Tasnim Correspondent in Palestine Corners Israeli Interrogator

Israeli daily Yedioth Ahronoth was finally forced to react, following public pressure over the illegal detention of Farah Abu Ayyash, the Tasnim News Agency’s correspondent in the West Bank of Palestine.

In response to follow-ups by Tasnim and several other regional media outlets, the Hebrew newspaper published a report on the interrogation process of Farah Abu Ayyash under the headline “This is how I broke the Iranian-operated journalist: a glimpse inside the interrogation room,” based on the dialogue between the Tasnim correspondent and a Shin Bet interrogator.

This deceptive headline leads readers to believe that the Zionist regime’s Shin Bet has obtained valuable and unique information and achieved a major security accomplishment for the regime. However, the relationship between this headline and the content of the report, as well as Farah Abu Ayyash’s statements to the Zionist interrogator after four months of illegal detention shows the baselessness of those claims.
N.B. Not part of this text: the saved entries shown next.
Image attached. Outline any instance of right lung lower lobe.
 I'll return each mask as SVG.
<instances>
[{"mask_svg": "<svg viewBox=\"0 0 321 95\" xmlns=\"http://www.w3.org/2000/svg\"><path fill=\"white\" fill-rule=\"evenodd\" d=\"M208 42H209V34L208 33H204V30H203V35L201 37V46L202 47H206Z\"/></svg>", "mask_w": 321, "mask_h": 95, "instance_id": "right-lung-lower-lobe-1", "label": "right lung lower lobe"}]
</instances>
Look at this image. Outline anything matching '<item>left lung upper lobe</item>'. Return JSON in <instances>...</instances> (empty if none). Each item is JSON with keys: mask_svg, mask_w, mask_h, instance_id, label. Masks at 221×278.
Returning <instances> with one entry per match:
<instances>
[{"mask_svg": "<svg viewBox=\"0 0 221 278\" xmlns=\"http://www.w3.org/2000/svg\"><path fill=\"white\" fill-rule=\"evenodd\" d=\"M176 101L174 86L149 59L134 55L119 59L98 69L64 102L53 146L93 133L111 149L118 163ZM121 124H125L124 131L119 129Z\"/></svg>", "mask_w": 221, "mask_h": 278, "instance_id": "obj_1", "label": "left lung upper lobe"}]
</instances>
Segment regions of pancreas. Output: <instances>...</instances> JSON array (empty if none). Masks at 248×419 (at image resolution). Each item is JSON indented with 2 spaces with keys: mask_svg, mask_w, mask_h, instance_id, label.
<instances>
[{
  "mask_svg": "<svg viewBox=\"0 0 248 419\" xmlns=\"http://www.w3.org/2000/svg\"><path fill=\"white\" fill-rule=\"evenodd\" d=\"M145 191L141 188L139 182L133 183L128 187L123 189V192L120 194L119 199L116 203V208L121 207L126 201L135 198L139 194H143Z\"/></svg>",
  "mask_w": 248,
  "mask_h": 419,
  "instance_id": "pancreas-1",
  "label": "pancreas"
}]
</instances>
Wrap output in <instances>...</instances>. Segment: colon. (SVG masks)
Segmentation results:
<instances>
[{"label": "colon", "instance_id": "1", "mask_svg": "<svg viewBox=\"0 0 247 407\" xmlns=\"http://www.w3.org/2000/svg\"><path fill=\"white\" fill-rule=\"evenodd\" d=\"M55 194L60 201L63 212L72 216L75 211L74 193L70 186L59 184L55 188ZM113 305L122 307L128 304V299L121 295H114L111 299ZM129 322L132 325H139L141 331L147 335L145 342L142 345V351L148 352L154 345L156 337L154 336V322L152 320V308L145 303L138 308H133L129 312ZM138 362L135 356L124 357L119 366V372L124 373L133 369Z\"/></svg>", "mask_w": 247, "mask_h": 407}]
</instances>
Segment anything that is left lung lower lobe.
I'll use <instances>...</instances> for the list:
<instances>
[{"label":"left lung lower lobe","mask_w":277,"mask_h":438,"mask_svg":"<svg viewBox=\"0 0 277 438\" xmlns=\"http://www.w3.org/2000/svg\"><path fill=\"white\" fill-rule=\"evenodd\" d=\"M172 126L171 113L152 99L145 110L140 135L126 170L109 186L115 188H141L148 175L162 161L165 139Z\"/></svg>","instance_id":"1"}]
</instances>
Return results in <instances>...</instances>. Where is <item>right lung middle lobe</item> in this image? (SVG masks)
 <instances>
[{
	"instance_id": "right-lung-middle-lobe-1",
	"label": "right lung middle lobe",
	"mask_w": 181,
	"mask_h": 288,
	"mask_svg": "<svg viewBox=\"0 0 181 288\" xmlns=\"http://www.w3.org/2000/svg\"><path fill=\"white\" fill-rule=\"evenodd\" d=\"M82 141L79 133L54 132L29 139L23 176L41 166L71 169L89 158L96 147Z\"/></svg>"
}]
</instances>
According to Yedioth Ahronoth, when an Israeli intelligence officer asked Tasnim’s correspondent in Arabic, “Do you understand that Iran is a hostile state to Israel?”, she replied, “My enemy, as far as I'm concerned, is the one who starves two million residents and children (in Gaza). That’s what I can tell you."

Tasnim’s correspondent gave that courageous response to the Zionist officer while she has been held in solitary confinement for four months and subjected to beatings, insults, humiliation, cold, and hunger as forms of torture.

According to Yedioth Ahronoth’s report, after the Israeli intelligence officer examined the Tasnim correspondent’s mobile phone and presented the text of her chats with the Iranian news agency’s editorial desk as evidence of a crime, Farah Abu Ayyash responded: “I have nothing to hide… I haven’t eaten in 15 days… The glass of water you brought me is the first I’ve had in two days. The water we have in the prison is yellow. I don't sleep. They beat me and call me a terrorist. Am I a terrorist? What exactly did I do?"

Based on information it claims to have received from Shin Bet, the Zionist newspaper, in a ridiculous claim, wrote that Farah Abu Ayyash received money in exchange for reports she provided to Tasnim and considered this a sign the correspondent’s activities were non-journalistic. However, this Hebrew media outlet has deliberately ignored the fact that, firstly, all materials sent by Farah Abu Ayyash to the news agency were published on Tasnim’s official output, and the claim of accessing such information is absurd, since it is available online and can be seen by ordinary individuals.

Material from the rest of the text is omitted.